Problem description
Word for word, restate every line of the material.

Dataset extract
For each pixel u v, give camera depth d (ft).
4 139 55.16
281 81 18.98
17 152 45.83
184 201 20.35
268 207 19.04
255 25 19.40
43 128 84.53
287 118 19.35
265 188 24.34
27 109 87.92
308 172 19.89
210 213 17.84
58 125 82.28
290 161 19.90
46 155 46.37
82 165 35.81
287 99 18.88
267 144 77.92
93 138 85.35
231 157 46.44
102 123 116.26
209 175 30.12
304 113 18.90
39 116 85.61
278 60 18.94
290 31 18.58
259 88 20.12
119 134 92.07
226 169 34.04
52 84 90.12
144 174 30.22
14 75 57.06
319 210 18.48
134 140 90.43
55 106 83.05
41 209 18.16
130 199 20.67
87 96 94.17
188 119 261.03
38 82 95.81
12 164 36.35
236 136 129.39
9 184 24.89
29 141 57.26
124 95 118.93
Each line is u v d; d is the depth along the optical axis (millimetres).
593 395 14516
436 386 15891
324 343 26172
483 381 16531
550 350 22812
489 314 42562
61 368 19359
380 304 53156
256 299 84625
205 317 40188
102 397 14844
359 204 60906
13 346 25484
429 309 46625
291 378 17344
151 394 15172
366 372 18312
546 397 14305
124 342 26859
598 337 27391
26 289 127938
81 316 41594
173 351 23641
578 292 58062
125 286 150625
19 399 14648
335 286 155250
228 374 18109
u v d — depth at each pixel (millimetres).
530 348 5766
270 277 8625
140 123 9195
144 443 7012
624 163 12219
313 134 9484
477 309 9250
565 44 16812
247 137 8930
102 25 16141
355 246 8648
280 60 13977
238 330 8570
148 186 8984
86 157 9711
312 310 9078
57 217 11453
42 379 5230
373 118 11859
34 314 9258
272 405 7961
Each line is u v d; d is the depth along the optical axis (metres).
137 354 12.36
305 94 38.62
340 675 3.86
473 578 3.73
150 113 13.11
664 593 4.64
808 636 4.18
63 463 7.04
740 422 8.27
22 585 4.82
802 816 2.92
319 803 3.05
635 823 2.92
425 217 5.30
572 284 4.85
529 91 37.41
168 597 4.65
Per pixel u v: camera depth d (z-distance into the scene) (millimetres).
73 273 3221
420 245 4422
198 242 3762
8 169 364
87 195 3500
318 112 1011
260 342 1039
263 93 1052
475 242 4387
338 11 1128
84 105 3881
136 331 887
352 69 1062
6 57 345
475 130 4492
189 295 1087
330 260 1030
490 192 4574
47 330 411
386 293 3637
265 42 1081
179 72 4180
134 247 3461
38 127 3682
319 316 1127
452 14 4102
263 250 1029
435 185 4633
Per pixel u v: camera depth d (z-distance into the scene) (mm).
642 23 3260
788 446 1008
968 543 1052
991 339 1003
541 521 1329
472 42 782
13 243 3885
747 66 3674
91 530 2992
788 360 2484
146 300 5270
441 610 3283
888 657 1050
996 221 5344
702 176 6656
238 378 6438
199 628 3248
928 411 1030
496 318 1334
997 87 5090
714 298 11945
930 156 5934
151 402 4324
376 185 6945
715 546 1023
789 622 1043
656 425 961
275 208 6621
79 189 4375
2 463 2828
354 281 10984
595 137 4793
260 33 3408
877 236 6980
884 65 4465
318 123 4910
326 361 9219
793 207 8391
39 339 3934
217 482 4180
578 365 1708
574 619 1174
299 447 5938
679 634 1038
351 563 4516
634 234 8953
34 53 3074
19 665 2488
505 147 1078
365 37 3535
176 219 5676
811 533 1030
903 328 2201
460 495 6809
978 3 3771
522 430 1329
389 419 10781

Task output
For each pixel u v, give camera depth d (ft).
4 139 55.16
281 81 18.98
17 152 45.83
184 201 20.35
268 207 19.04
255 25 19.40
43 128 84.53
287 118 19.35
265 188 24.34
27 109 87.92
308 172 19.89
210 213 17.84
58 125 82.28
290 161 19.90
46 155 46.37
82 165 35.81
287 99 18.88
267 144 77.92
93 138 85.35
231 157 46.44
102 123 116.26
209 175 30.12
304 113 18.90
39 116 85.61
278 60 18.94
290 31 18.58
259 88 20.12
119 134 92.07
226 169 34.04
52 84 90.12
144 174 30.22
14 75 57.06
319 210 18.48
134 140 90.43
55 106 83.05
41 209 18.16
130 199 20.67
87 96 94.17
188 119 261.03
38 82 95.81
12 164 36.35
236 136 129.39
9 184 24.89
29 141 57.26
124 95 118.93
Each line is u v d; d is the depth along the optical axis (millimetres).
593 395 14516
436 386 15891
324 343 26172
483 381 16531
550 350 22812
489 314 42562
61 368 19359
380 304 53156
256 299 84625
205 317 40188
102 397 14844
359 204 60906
13 346 25484
429 309 46625
291 378 17344
151 394 15172
366 372 18312
546 397 14305
124 342 26859
598 337 27391
26 289 127938
81 316 41594
173 351 23641
578 292 58062
125 286 150625
19 399 14648
335 286 155250
228 374 18109
u v d — depth at each pixel (millimetres).
530 348 5766
270 277 8625
140 123 9195
144 443 7012
624 163 12219
313 134 9484
477 309 9250
565 44 16812
247 137 8930
102 25 16141
355 246 8648
280 60 13977
238 330 8570
148 186 8984
86 157 9711
312 310 9078
57 217 11453
42 379 5230
373 118 11859
34 314 9258
272 405 7961
Each line is u v d; d is the depth along the optical axis (metres).
137 354 12.36
305 94 38.62
340 675 3.86
473 578 3.73
150 113 13.11
664 593 4.64
808 636 4.18
63 463 7.04
740 422 8.27
22 585 4.82
802 816 2.92
319 803 3.05
635 823 2.92
425 217 5.30
572 284 4.85
529 91 37.41
168 597 4.65
Per pixel u v: camera depth d (z-distance into the scene) (millimetres).
73 273 3221
420 245 4422
198 242 3762
8 169 364
87 195 3500
318 112 1011
260 342 1039
263 93 1052
475 242 4387
338 11 1128
84 105 3881
136 331 887
352 69 1062
6 57 345
475 130 4492
189 295 1087
330 260 1030
490 192 4574
47 330 411
386 293 3637
265 42 1081
179 72 4180
134 247 3461
38 127 3682
319 316 1127
452 14 4102
263 250 1029
435 185 4633
Per pixel u v: camera depth d (z-distance into the scene) (mm).
642 23 3260
788 446 1008
968 543 1052
991 339 1003
541 521 1329
472 42 782
13 243 3885
747 66 3674
91 530 2992
788 360 2484
146 300 5270
441 610 3283
888 657 1050
996 221 5344
702 176 6656
238 378 6438
199 628 3248
928 411 1030
496 318 1334
997 87 5090
714 298 11945
930 156 5934
151 402 4324
376 185 6945
715 546 1023
789 622 1043
656 425 961
275 208 6621
79 189 4375
2 463 2828
354 281 10984
595 137 4793
260 33 3408
877 236 6980
884 65 4465
318 123 4910
326 361 9219
793 207 8391
39 339 3934
217 482 4180
578 365 1708
574 619 1174
299 447 5938
679 634 1038
351 563 4516
634 234 8953
34 53 3074
19 665 2488
505 147 1078
365 37 3535
176 219 5676
811 533 1030
903 328 2201
460 495 6809
978 3 3771
522 430 1329
389 419 10781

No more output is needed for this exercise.